Hoje é dia de jogo e de nervos e não apetece desperdiçar temas. O futebol ocupa a cabeça e é uma espécie de pensamento único, que consome e abstrai. Para quem torce pela Selecção, todas as horas do dia são geridas em função da hora do jogo, não há volta a dar. Há muito poucos assuntos que interessem para além do futebol. Falar sobre a beleza talvez seja uma hipótese mas, mesmo assim, não tenho nada a certeza.
Em todo o caso e porque a Ana Borges vive de gerir a sua própria beleza e a beleza dos outros, a conversa evoluiu naturalmente por esse caminho. Ser bonito importa e faz diferença, mas nem sempre no sentido positivo. Esta é a convicção de Ana Borges, que fala de um verso e um reverso-perverso desta medalha social que é a beleza.
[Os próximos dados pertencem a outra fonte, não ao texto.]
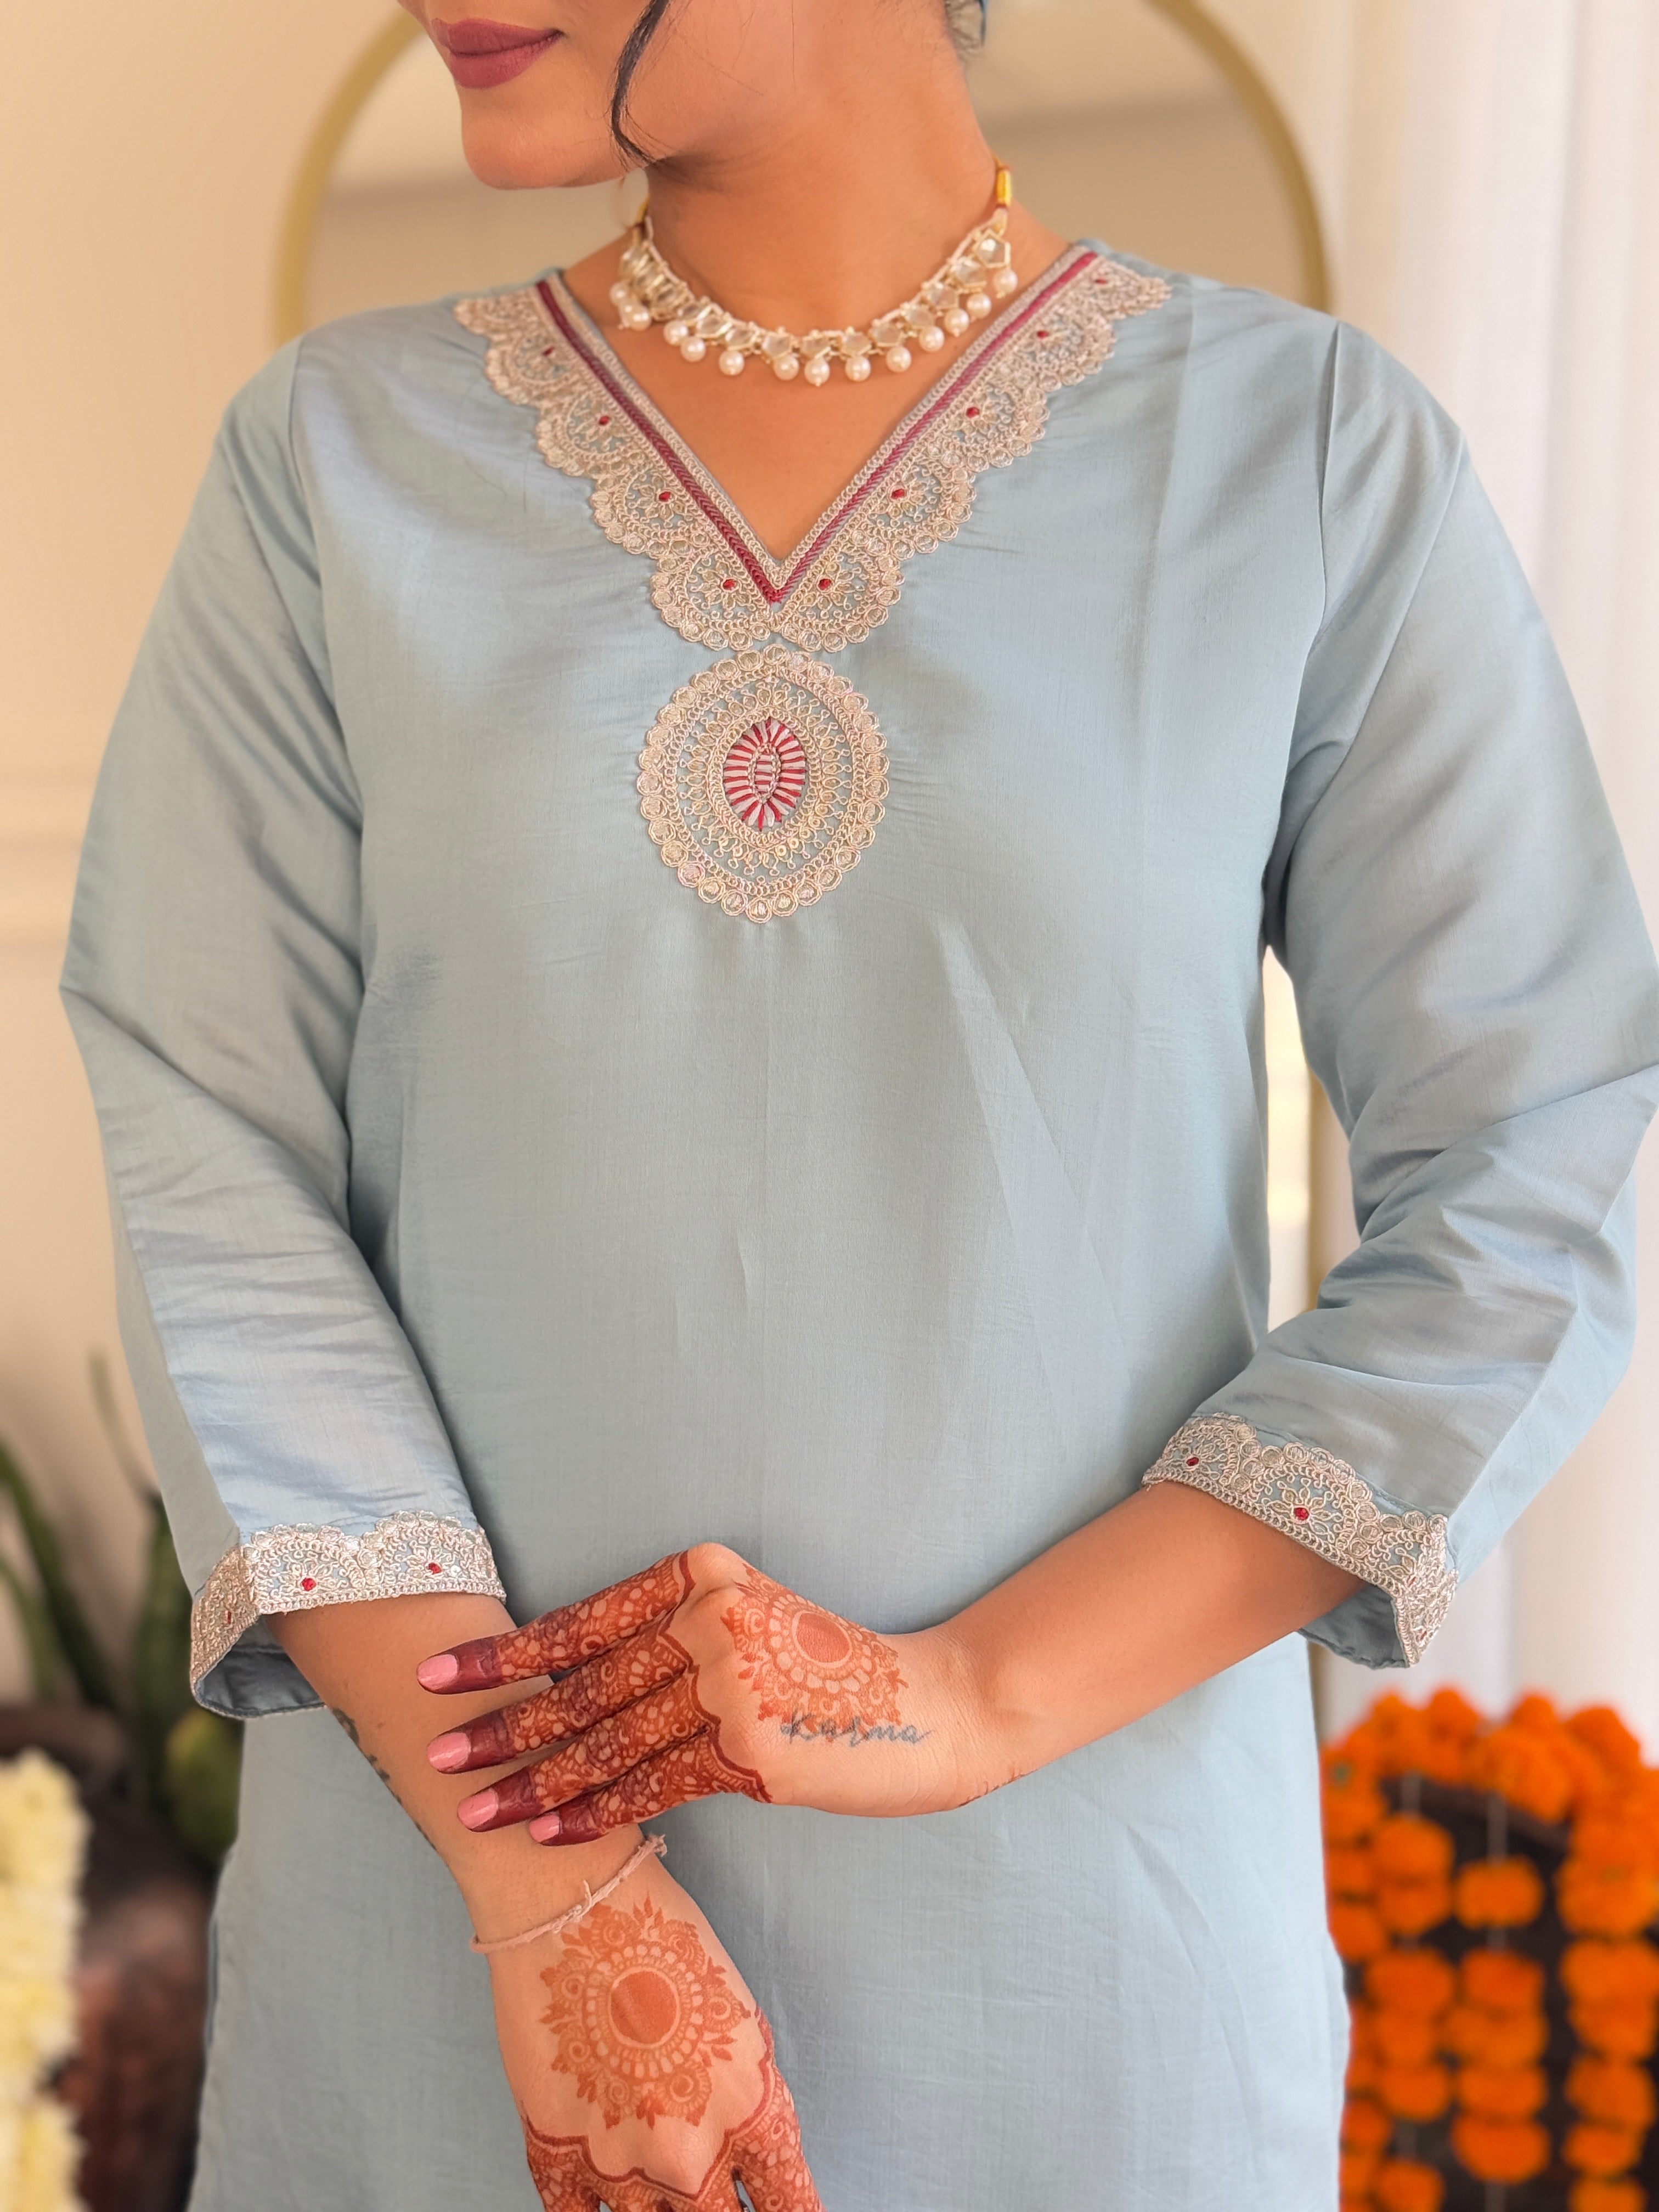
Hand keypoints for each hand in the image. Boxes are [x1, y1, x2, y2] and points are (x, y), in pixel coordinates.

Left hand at [418, 1545, 984, 1840]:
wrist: (932, 1703)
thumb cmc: (830, 1670)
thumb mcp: (749, 1620)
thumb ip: (671, 1637)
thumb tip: (571, 1685)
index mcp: (700, 1573)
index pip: (583, 1620)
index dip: (505, 1655)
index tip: (439, 1677)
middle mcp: (708, 1616)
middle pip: (583, 1683)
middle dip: (501, 1724)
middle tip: (435, 1755)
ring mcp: (729, 1679)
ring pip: (607, 1740)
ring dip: (534, 1782)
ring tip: (475, 1809)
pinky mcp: (749, 1746)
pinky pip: (652, 1785)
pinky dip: (596, 1811)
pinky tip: (548, 1832)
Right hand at [486, 1854, 820, 2210]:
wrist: (572, 1904)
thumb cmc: (659, 1937)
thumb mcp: (738, 2015)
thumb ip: (746, 2095)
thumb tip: (754, 2147)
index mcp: (748, 2112)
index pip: (791, 2206)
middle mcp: (688, 2153)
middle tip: (713, 2188)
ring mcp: (617, 2162)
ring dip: (658, 2204)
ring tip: (655, 2156)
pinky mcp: (554, 2153)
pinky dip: (595, 2208)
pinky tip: (607, 2185)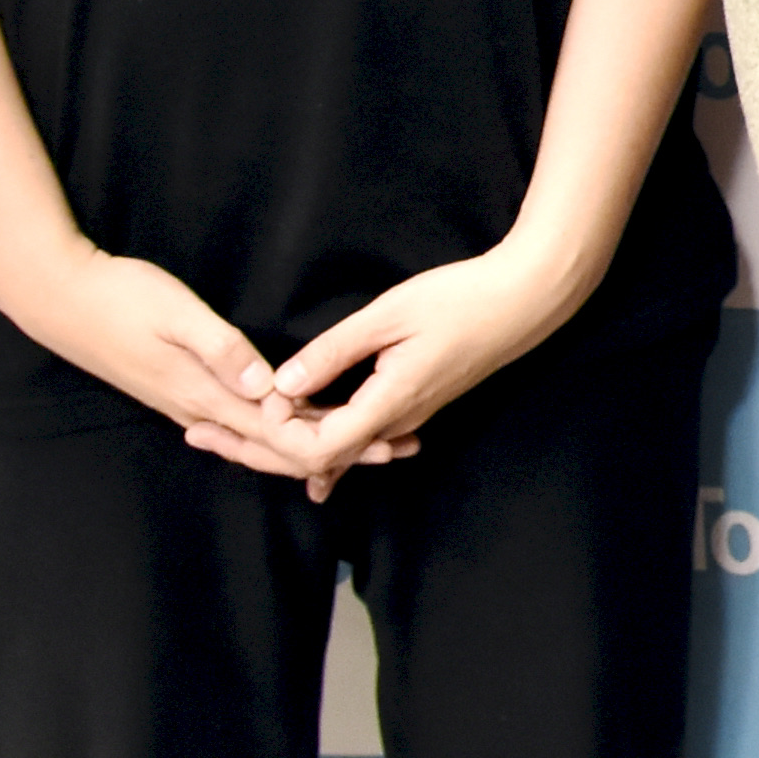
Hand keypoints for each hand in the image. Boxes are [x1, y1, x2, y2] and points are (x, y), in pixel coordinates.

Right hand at [0, 245, 380, 480]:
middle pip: (280, 451)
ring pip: (261, 443)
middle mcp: (203, 411)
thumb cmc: (121, 297)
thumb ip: (223, 350)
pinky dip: (279, 435)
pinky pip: (243, 428)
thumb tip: (269, 388)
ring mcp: (191, 405)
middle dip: (342, 451)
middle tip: (399, 448)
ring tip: (367, 441)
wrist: (60, 300)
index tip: (385, 444)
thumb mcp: (177, 314)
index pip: (282, 440)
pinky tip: (300, 428)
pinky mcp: (184, 393)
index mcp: (209, 396)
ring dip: (314, 445)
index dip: (338, 445)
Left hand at [250, 241, 597, 496]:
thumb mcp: (390, 314)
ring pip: (344, 446)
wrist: (526, 301)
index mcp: (390, 402)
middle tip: (232, 415)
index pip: (320, 451)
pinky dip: (326, 428)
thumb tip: (282, 384)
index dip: (282, 433)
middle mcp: (398, 421)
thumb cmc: (461, 300)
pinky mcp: (417, 404)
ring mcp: (410, 416)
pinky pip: (363, 433)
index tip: (267, 394)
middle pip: (325, 457)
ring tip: (256, 416)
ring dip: (298, 434)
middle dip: (272, 443)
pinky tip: (306, 419)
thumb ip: (335, 350)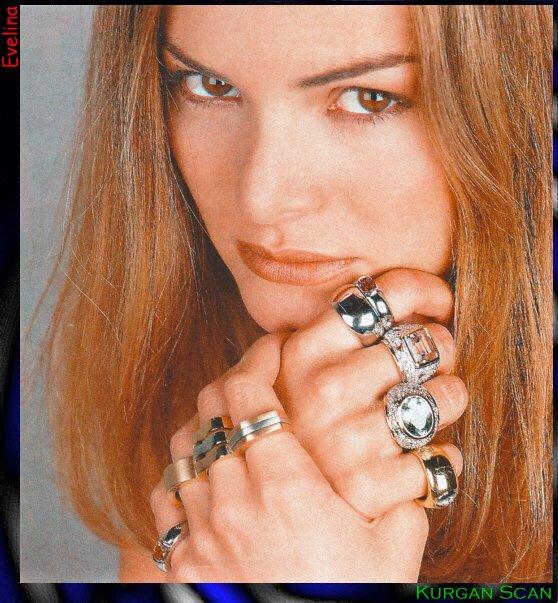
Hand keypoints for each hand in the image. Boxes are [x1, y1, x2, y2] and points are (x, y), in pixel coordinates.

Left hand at [150, 331, 428, 581]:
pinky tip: (205, 476)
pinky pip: (166, 494)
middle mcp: (231, 497)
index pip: (248, 392)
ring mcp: (199, 528)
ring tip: (233, 424)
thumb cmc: (348, 601)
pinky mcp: (181, 560)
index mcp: (284, 484)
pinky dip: (183, 473)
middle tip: (256, 377)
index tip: (274, 347)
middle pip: (211, 409)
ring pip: (184, 446)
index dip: (257, 357)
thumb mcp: (394, 549)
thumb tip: (414, 458)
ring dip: (207, 424)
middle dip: (233, 379)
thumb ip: (402, 492)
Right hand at [273, 268, 465, 518]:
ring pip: (445, 396)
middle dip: (442, 349)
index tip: (438, 303)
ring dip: (446, 400)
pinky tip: (419, 459)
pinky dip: (439, 458)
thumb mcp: (286, 371)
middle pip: (426, 342)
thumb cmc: (287, 426)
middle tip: (433, 362)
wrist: (261, 499)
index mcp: (305, 349)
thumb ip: (326, 336)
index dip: (426, 290)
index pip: (387, 293)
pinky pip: (441, 459)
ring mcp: (348, 436)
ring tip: (426, 409)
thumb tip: (388, 302)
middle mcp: (326, 387)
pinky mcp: (370, 485)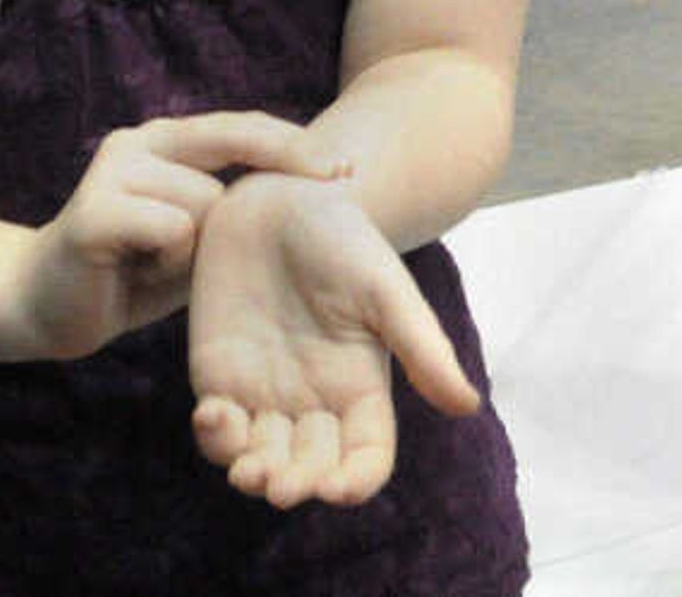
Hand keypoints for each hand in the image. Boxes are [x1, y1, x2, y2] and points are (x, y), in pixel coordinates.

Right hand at [15, 112, 339, 360]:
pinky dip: (168, 260)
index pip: (242, 128)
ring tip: (153, 266)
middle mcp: (138, 142)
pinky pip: (173, 228)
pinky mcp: (95, 210)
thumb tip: (305, 203)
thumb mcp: (191, 239)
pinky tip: (134, 272)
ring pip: (206, 201)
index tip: (346, 171)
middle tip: (323, 188)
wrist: (42, 306)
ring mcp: (114, 170)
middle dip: (279, 171)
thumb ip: (230, 215)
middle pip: (232, 143)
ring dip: (195, 250)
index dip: (295, 146)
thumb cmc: (128, 274)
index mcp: (163, 141)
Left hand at [185, 172, 480, 508]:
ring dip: (251, 474)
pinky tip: (214, 413)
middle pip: (310, 469)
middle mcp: (313, 400)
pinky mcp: (218, 375)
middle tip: (280, 486)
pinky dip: (214, 434)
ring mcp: (263, 392)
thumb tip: (467, 406)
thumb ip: (421, 346)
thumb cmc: (341, 235)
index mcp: (361, 387)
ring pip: (260, 459)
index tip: (337, 489)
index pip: (366, 456)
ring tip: (247, 469)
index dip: (356, 482)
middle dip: (297, 485)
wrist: (276, 193)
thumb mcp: (385, 287)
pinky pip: (217, 426)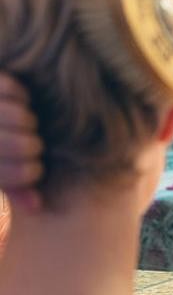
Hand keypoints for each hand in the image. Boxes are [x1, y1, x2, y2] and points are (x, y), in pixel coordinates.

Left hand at [0, 73, 42, 209]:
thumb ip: (12, 188)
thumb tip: (37, 205)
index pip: (14, 174)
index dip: (30, 173)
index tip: (34, 170)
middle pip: (22, 145)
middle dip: (31, 147)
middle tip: (31, 145)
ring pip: (20, 117)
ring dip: (28, 121)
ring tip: (24, 124)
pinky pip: (12, 89)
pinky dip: (21, 96)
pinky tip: (18, 103)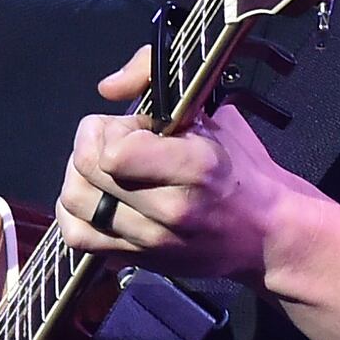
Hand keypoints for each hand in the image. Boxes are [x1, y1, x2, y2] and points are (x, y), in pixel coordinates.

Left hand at [55, 47, 312, 286]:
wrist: (265, 233)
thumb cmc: (239, 167)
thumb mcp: (212, 113)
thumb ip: (157, 78)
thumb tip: (107, 87)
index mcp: (196, 166)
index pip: (113, 152)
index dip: (112, 129)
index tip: (135, 128)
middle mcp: (171, 208)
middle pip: (87, 170)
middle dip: (93, 143)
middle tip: (117, 142)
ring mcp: (153, 241)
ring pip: (74, 201)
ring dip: (80, 175)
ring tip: (104, 169)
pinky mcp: (138, 261)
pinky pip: (77, 236)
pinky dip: (74, 213)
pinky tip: (95, 198)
Há estudos científicos que provam que todos somos vulneráveis à beleza e que o nosso olhar é sempre mais benevolente quando estamos perante alguém muito belo. Mesmo quando este alguém não é grande pessoa nem revela a menor nobreza de caracter, note-se. A inclinação para cometer esta injustiça vem do berço, aliás, pois estes mesmos estudos dizem que os bebés mais bonitos recebem mais mimos e atenções do que os menos bonitos. Não há direito.
Ana Borges garante, no entanto, que quando se trata de raparigas e rapazes ou mulheres e homens muito bonitos, as coisas nem sempre são assim tão fáceis pois são assediados de muitas maneiras e é extraordinariamente difícil lidar com a pressão social e psicológica. Em resumo, ser muito bonito pode ser sorte mas também pode ser azar. E pronto. Até acabar o jogo não escrevo nem mais uma linha.
P.S.: Só mais esta linha para sublinhar que os sublinhados hoje são a encarnado e verde, para dar sorte!